I’m writing today with a heavy heart.
I happened to look at my cell phone yesterday afternoon and noticed a tweet saying that a Snowbird had crashed in Kamloops B.C.. I clicked on the link which showed the amateur video of the incident that by now, I’m sure thousands of people have seen.
As the afternoon progressed, and the story spread through the news and social media, rumours that there had been a casualty emerged. I was glued to social media channels through dinnertime (I live in the EDT time zone). Sadly, those rumours proved to be the truth.
Unfortunately, as I read more and more, I started to see a lot of peoples’ negative comments; some about how old the CT-114 Tutor jets are, others about how the Snowbirds Aerobatic Flight Demo team are nothing but a group of adrenaline junkies and a waste of money. I don’t condone these types of comments, and I’m not here to spread negativity. But I do know that the team are funded through training money that the military has already allotted.
It takes a lot of skill and months of training to learn to fly in tight formations and perform the Snowbirds’ routine. I’ve witnessed firsthand how these men and women wow and excite us, and inspire younger generations to join the military, many aspiring to be a Snowbird pilot themselves in the future.
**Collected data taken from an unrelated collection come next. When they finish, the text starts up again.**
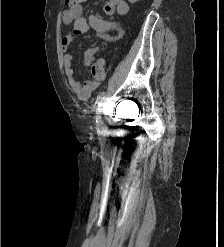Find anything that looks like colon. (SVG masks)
<instances>
[{
    "instance_id": "obj_1",
    "label": "colon",
    "mask_w": 224,
    "mask_h": 247,
    "mask_svg": "<svg viewBox=\"0 0 224 247\" xmlns=\"http://www.w3.org/2000/svg\"><path fill=\"white\" fill-rule=\"evenodd\" d=\"M86 0H65L68 8H74L82 5ZM91 74L97 80L101 79L105 74V64L102 59L96 61L91 67Z\"/></svg>"
}]
</instances>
The team had been doing Canada-wide flyovers to lift our spirits during lock down and pay homage to those front line workers who risk their lives every day.
Yesterday was a tragic day. I’ve seen more video footage of the incident, and it definitely appears to be some sort of engine failure that caused the accident. Unfortunately, Public Affairs Officer, Captain Jennifer Casey was killed in the crash. Today, I grieve alongside many other Canadians. My heartfelt sympathies go out to the entire CF Snowbird team and their families after this devastating loss.